A locus for asphyxiating thoracic dystrophy, ATD, maps to chromosome 15q13
- N V Morgan1,
- C Bacchelli2,
- P Gissen1,3,
- J Morton4,
- G B Ferrero5,
- M Silengo5,
- P Labrune6,
- I Casteels7,
- C Hall8,
- P Cox9,
- D A Kelly3,
- R C Trembath10,
- P J Scambler2,
- E R Maher1,
- F R Goodman2,
- C A Johnson1
- 1Section of Medical and Molecular Genetics, Department of Paediatrics and Child Health, University of Birmingham Medical School, Birmingham B15 2TT, UK
- 2Molecular Medicine Unit, Institute of Child Health, 30 Guilford Street, London, WC1N 1EH, UK
- 3Children’s Liver Unit, Princess of Wales Children’s Hospital, Steelhouse Lane, Birmingham B4 6NH, UK
- 4West Midlands Regional Clinical Genetics Service, Birmingham Women’s Hospital, Birmingham, B15 2TG, UK
- 5Dipartimento di Scienze Pediatriche e dell’Adolescenza, Università degli Studi di Torino, Piazza Polonia 94, 10126 Torino, Italy
- 6Service de Pédiatrie, Hôf.pital Antoine-Béclére, 157 Rue de la Porte-de-Trivaux BP 405, 92141 Clamart, France
- 7Department of Paediatric Ophthalmology, St Rafael University Hospital, Capucijnenvoer 33, 3000 Leuven, Belgium
- 8Department of Radiology, Great Ormond Street Hospital for Children NHS Trust, Great Ormond Street, London WC1N 3JH, UK
- 9Department of Pathology, Birmingham Women’s Hospital, Birmingham B15 2TG, UK
- 10Division of Medical Genetics, Departments of Medicine and Genetics, University of Leicester, Leicester LE1 7RH, UK
- Correspondence to: Dr C A Johnson, Section of Medical and Molecular Genetics, Department of Paediatrics and Child Health, University of Birmingham Medical School, Birmingham B15 2TT, UK; c.a.johnson{at}bham.ac.uk
- Received 1 March 2003
- Accepted 3 March 2003
Abstract
Asphyxiating thoracic dystrophy (ATD), or Jeune syndrome, is a multisystem autosomal recessive disorder associated with a characteristic skeletal dysplasia and variable renal, hepatic, pancreatic, and retinal abnormalities. We have performed a genome wide linkage search using autozygosity mapping in a cohort of four consanguineous families with ATD, three of which originate from Pakistan, and one from southern Italy.
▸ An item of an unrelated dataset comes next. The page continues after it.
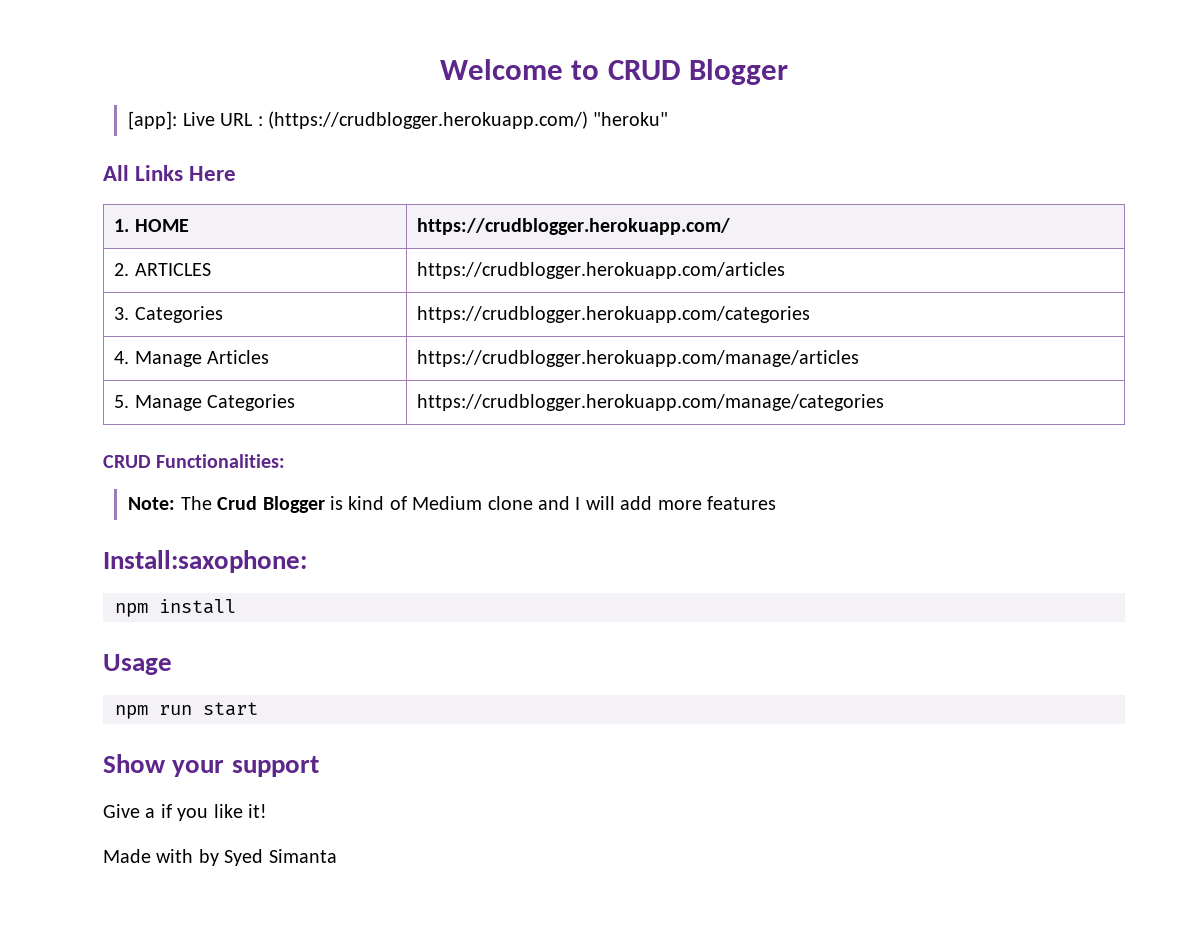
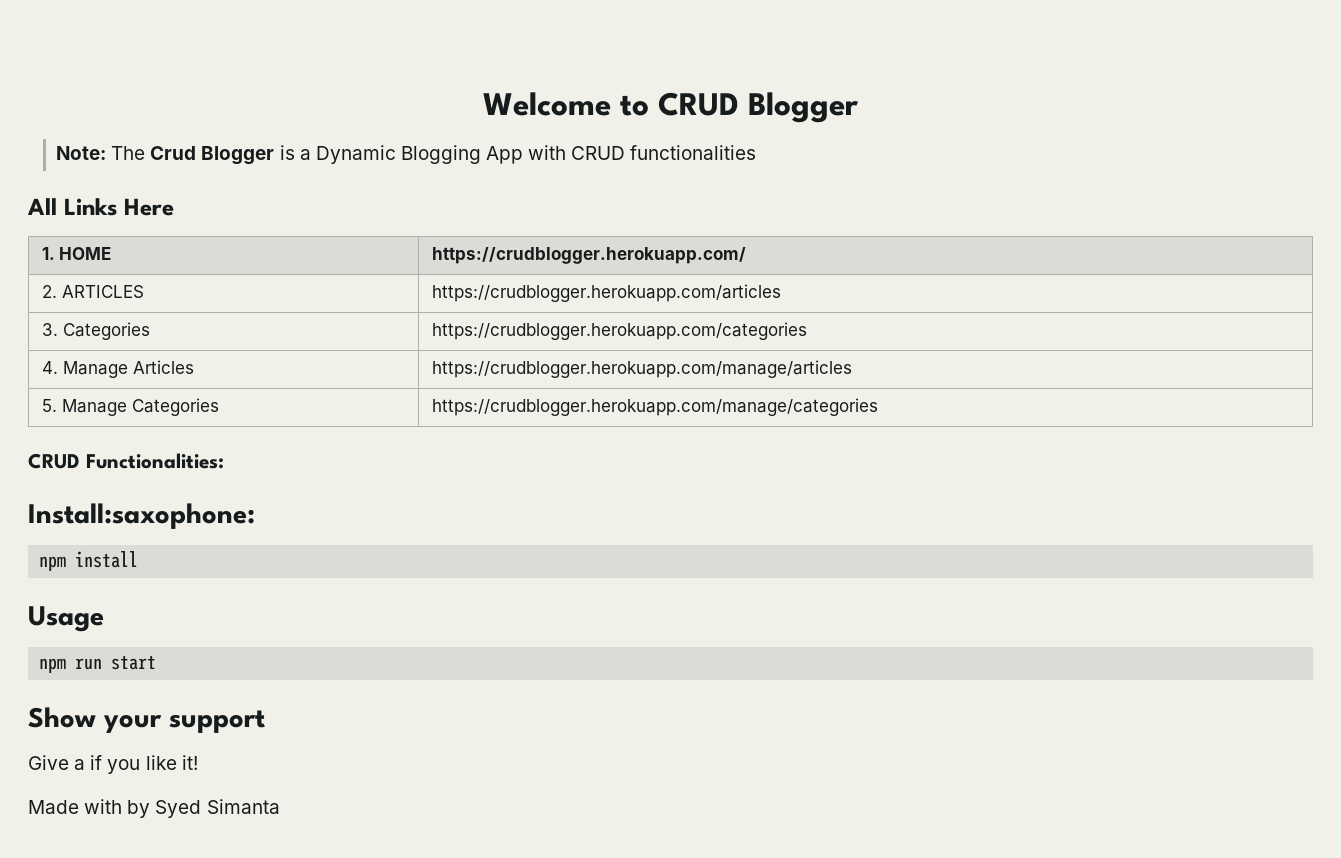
[128,111,669,130] [app]: Live URL : (https://crudblogger.herokuapp.com/) "heroku" -> [56,145,757,165] Note: The Crud Blogger is a Dynamic Blogging App with CRUD functionalities
[128,496,776,513] // Note: The Crud Blogger is kind of Medium clone and I will add more features -> (224, 461) none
In these families, as well as in a fifth consanguineous family from France, we localised a novel ATD locus (ATD) to chromosome 15q13, with a maximum cumulative two point lod score at D15S1031 (Zmax=3.77 at ϑ=0.00). Five consanguineous families shared a 1.2 cM region of homozygosity between D15S165 and D15S1010. Investigation of a further four European kindreds, with no known parental consanguinity, showed evidence of marker homozygosity across a similar interval. Families with both mild and severe forms of ATD mapped to 15q13, but mutation analysis of two candidate genes, GREMLIN and FORMIN, did not show pathogenic mutations.